◆ Text ◆
..............................
Released CA "Three Strikers" Recidivate Below State, National Average

Over 1,000 California inmates serving mandatory life sentences for non-violent, non-serious felonies under the state's "Three Strikes Law" have been released since voter approval of Proposition 36 in 2012, according to a recent report by the Stanford Law School Three Strikes Project and the NAACP Legal Defense and Education Fund. Known as the "Three Strikes Reform Act of 2012," Proposition 36 is the first reform of the state's three strikes law, amending the "Three Strikes Law" to require that the third strike must be for a violent, serious offense or crimes committed with a firearm. It also authorizes resentencing of any "third strikers" convicted of a crime that does not meet this revised criteria.

In order to qualify for resentencing, "third strikers" convicted of non-violent, non-serious offenses not involving the use of a firearm must petition before the courts in the county they were initially sentenced in. The district attorney must then review the petition and can contest suitability for release. If the latter occurs, a hearing must be held before the local Superior Court to address this challenge. If the review procedes, a judge is authorized to resentence and release inmates if it is determined that release would not pose "an unreasonable risk of danger to public safety."

According to the report, over 95% of the 1,092 processed petitions have been granted. Only 2% have been denied. Over 2,000 petitions are pending. The report presents four success stories, including the story of Curtis Penn, who received his third strike in 1998 for "shoplifting a pair of tennis shoes." After serving 15 years in state prison, Penn was released in 2013 under Proposition 36. Now pursuing a college degree from San Francisco State University, he works as a landscaper and carpenter. Other stories include men sentenced to life terms for crack possession, possession of a stolen cell phone, and joyriding.

Thousands of California inmates have been sentenced to life terms for non-violent, non-serious offenses. In 2011, there were nearly 8,800 California inmates serving life sentences under "three strikes." This included approximately 3,000 who became "third strikers" following convictions for non-violent, non-serious offenses who qualify for resentencing under Proposition 36. CDCR data from 2011 indicates that at least 1,350 California offenders were sentenced to life terms for drug offenses, including 682 for simple drug possession. As of June 30th, 2013, the total number of drug offenders serving life sentences dropped to 1,027. The number of California inmates serving life terms for simple drug possession dropped to 500. Undoubtedly, these reductions can attributed to Proposition 36.

What these numbers also mean is that hundreds of people have had to serve at least two years in overcrowded state prisons for drug possession while facing the prospect of spending the rest of their lives in prison.
..............................
◆ What you will do ◆
A) According to the Proposition 36 article, what did Curtis Penn receive his third strike for in 1998?
B) Please update the entries from the line containing "scientific name: Menemerus bivittatus" down through the last entry line, changing "phylum" to "division" and leaving everything else as is. Return only those lines.
The entries are separate from the Proposition 36 article.
..............................
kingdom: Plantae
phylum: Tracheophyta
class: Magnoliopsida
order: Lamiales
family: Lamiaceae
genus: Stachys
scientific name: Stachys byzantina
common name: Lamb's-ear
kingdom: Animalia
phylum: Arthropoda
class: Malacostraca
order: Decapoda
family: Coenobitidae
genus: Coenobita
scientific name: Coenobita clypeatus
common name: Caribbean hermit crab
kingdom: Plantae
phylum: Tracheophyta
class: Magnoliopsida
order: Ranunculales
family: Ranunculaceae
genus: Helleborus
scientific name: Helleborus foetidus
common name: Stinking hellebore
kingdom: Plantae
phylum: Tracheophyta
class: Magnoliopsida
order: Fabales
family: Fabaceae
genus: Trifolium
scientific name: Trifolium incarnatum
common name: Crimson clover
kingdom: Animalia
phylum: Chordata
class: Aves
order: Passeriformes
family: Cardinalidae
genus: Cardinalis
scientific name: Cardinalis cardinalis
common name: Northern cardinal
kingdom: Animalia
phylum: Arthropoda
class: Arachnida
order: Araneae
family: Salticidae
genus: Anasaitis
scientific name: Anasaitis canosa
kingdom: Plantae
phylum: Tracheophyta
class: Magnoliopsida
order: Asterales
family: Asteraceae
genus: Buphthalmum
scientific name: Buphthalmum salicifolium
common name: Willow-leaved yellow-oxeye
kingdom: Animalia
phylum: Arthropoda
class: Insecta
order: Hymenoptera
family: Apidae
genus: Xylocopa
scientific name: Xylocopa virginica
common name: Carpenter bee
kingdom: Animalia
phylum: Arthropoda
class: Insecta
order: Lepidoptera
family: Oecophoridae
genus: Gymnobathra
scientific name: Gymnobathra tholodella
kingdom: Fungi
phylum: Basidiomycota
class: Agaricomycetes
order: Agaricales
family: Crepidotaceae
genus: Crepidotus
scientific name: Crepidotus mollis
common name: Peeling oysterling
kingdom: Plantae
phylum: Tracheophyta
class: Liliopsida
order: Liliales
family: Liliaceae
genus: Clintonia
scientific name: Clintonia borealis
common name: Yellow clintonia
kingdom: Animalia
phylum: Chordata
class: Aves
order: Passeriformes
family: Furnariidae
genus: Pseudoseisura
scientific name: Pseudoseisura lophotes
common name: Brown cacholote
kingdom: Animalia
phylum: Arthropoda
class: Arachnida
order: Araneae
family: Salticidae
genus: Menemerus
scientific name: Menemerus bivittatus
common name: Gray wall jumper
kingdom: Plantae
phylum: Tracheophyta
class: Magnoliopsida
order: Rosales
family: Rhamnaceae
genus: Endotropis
..............................
◆ Worked solutions ◆
A) Shoplifting a pair of tennis shoes.

B)
scientific name: Menemerus bivittatus
common name: Gray wall jumper
kingdom: Plantae
division: Tracheophyta
class: Magnoliopsida
order: Rosales
family: Rhamnaceae
genus: Endotropis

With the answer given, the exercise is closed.